--- START ---
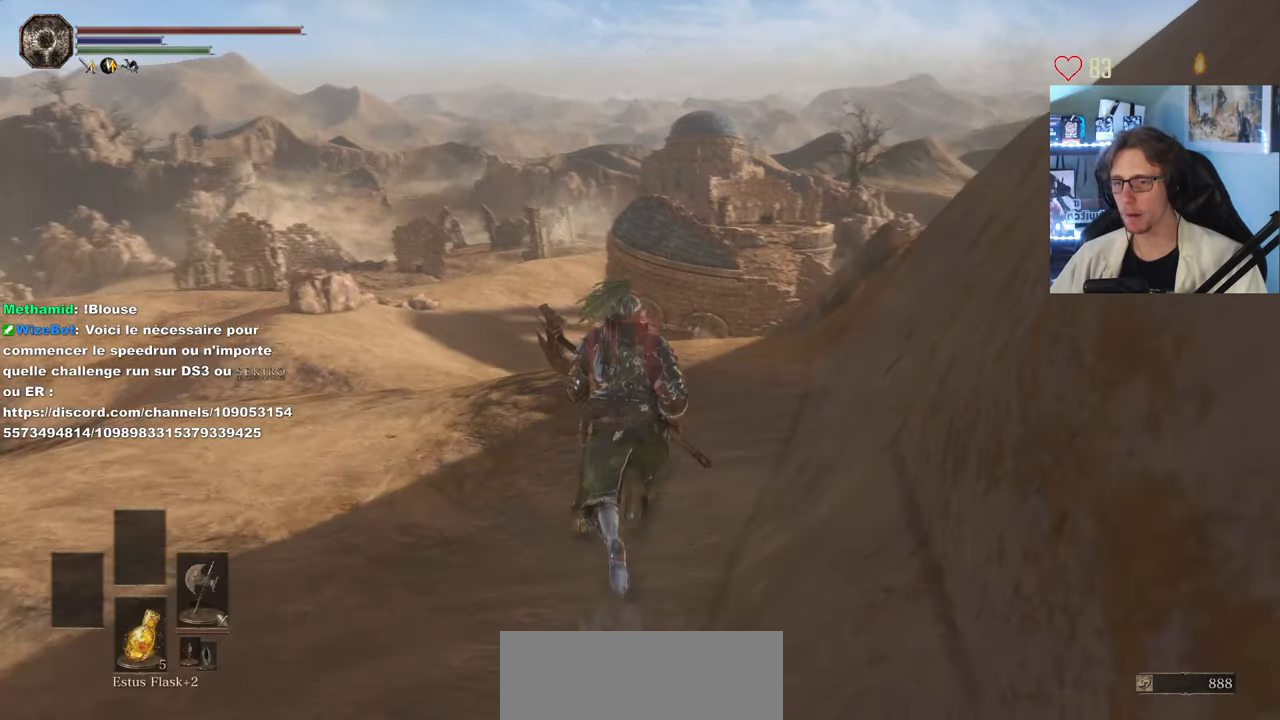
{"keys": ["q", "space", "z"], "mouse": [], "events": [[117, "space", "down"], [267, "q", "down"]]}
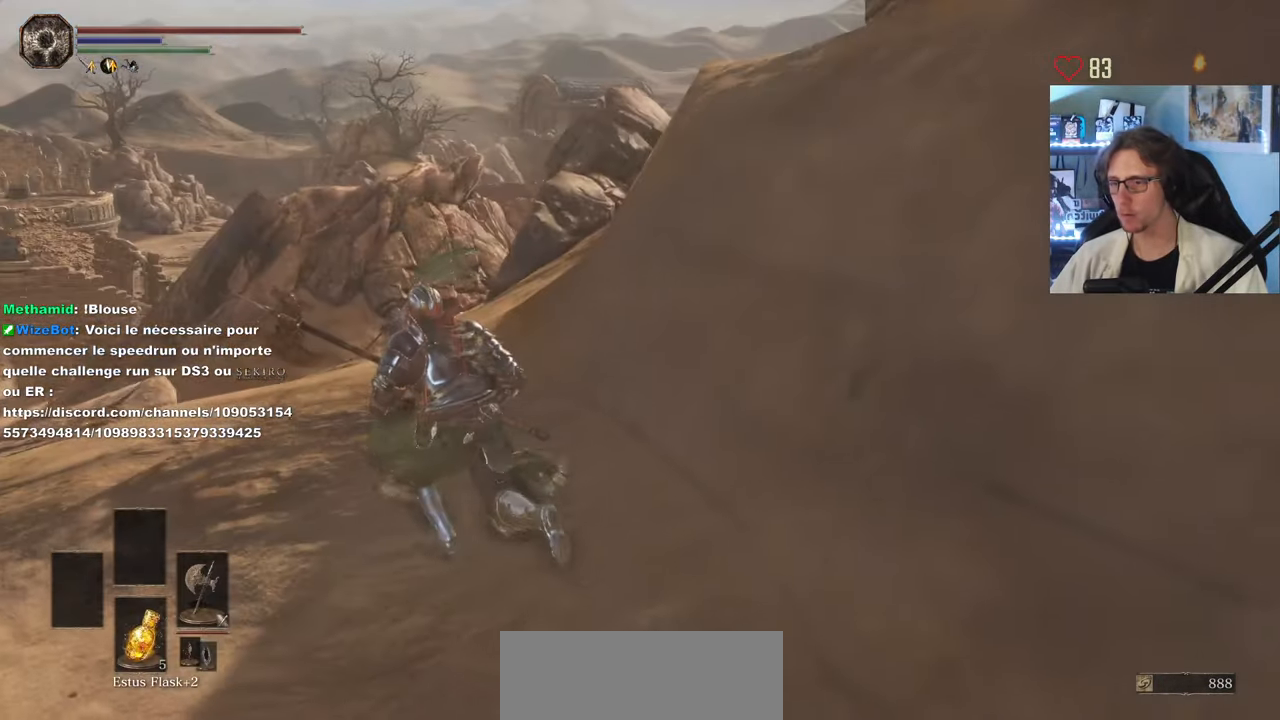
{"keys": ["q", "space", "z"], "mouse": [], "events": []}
--- END ---
--- START ---
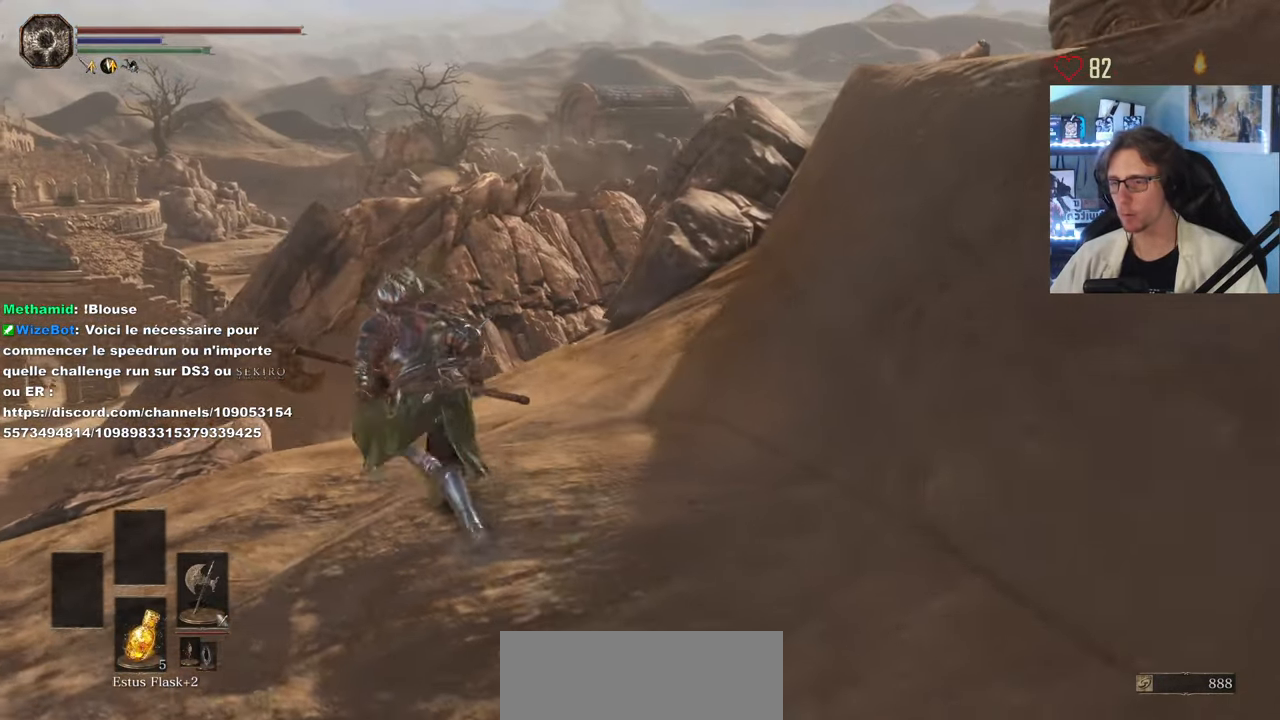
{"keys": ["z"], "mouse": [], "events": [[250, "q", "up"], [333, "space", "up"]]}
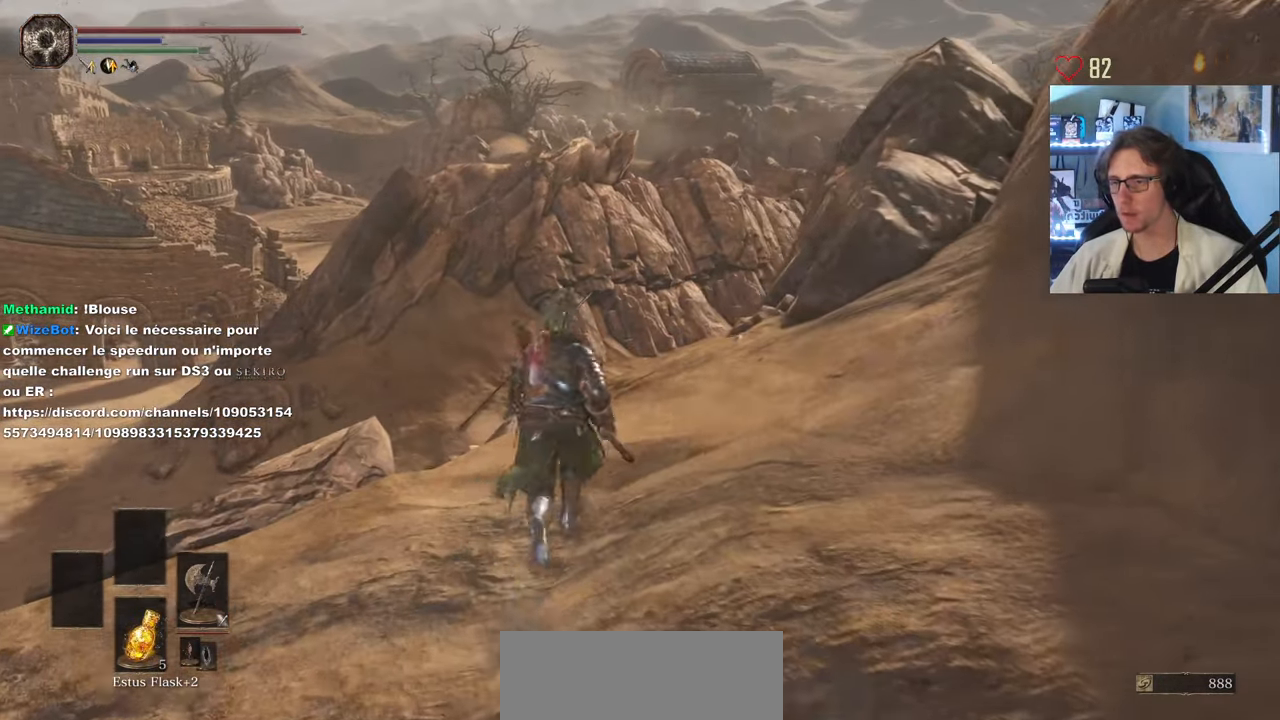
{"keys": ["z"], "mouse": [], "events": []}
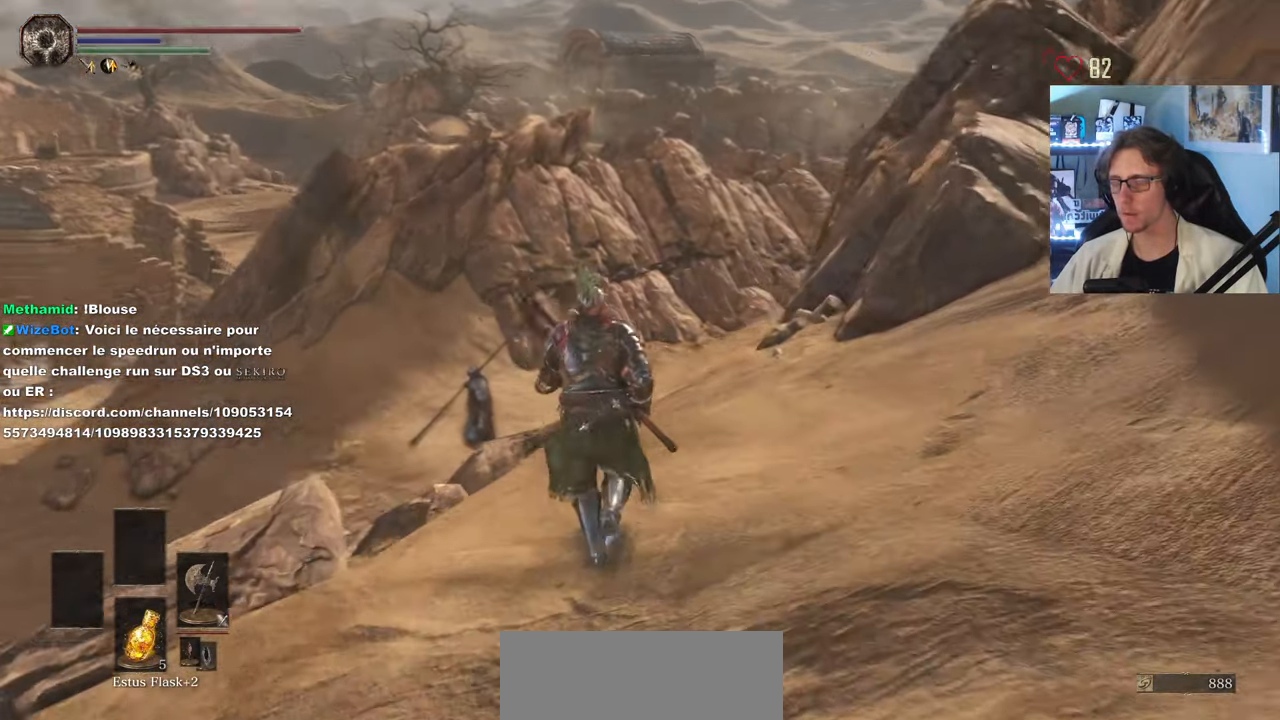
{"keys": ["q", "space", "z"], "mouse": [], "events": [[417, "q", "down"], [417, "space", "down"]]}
--- END ---
--- START ---
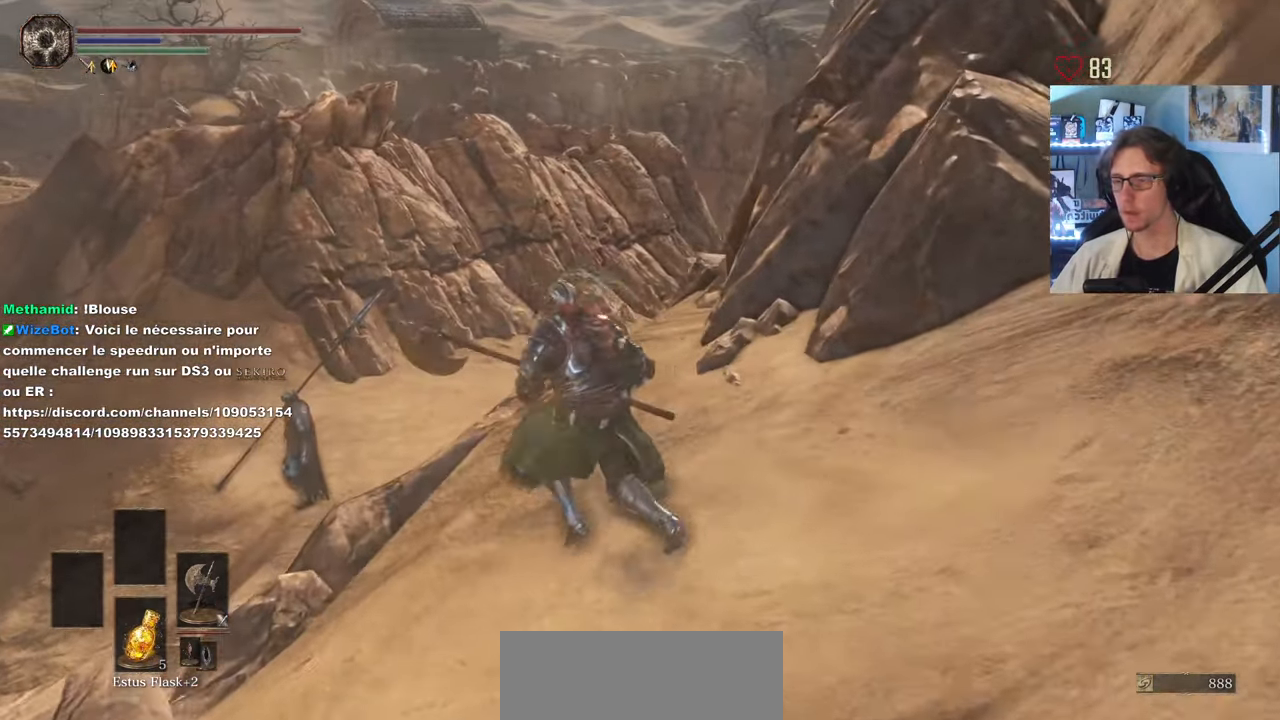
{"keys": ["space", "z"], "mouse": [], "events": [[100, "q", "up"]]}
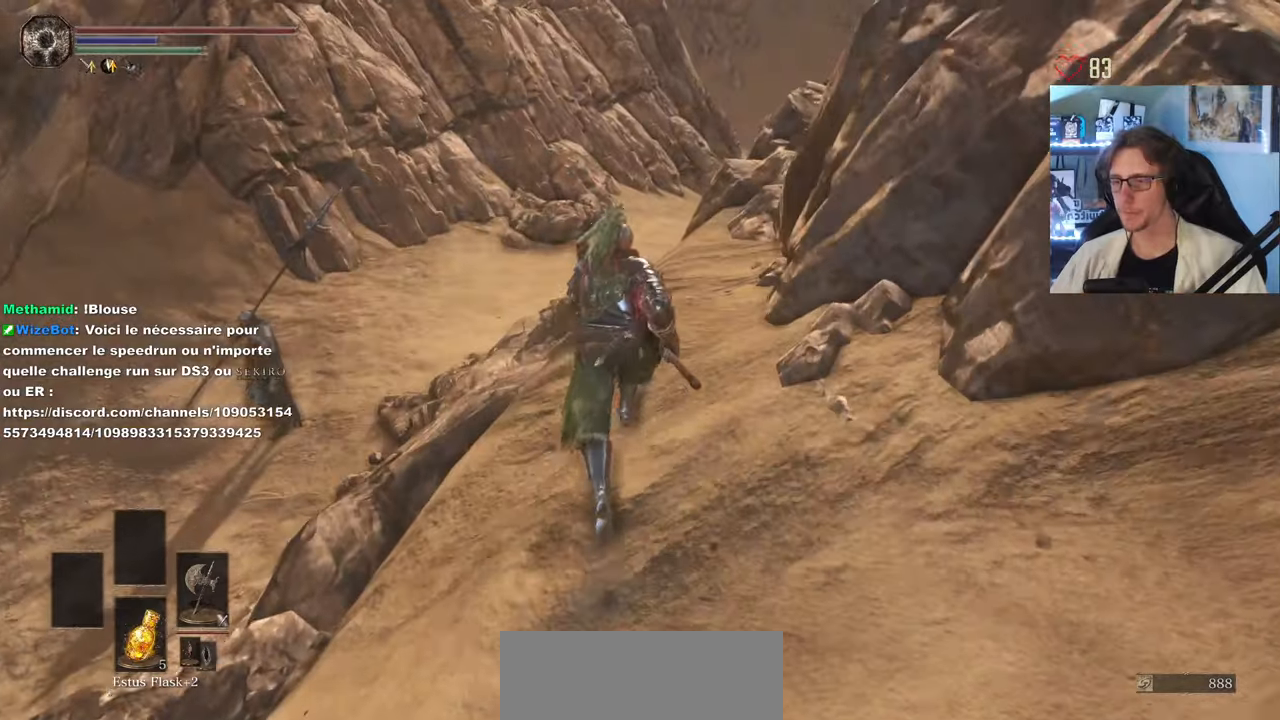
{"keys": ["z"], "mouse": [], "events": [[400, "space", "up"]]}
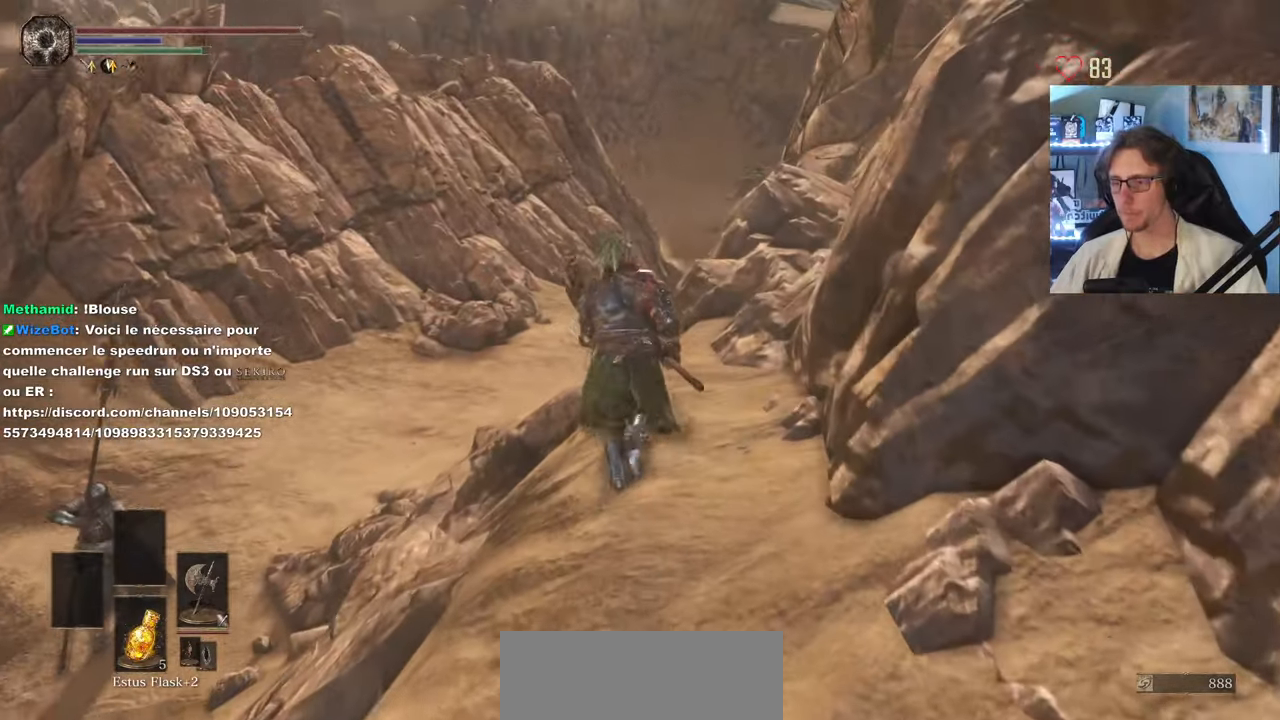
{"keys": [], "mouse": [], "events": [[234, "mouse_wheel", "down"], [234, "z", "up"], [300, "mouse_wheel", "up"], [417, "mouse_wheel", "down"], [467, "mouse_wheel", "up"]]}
--- END ---
▸ **What is being asked**
In the entries above, tally the lines that include the string "down". Give the figure only.

▸ **Exercise solution**
3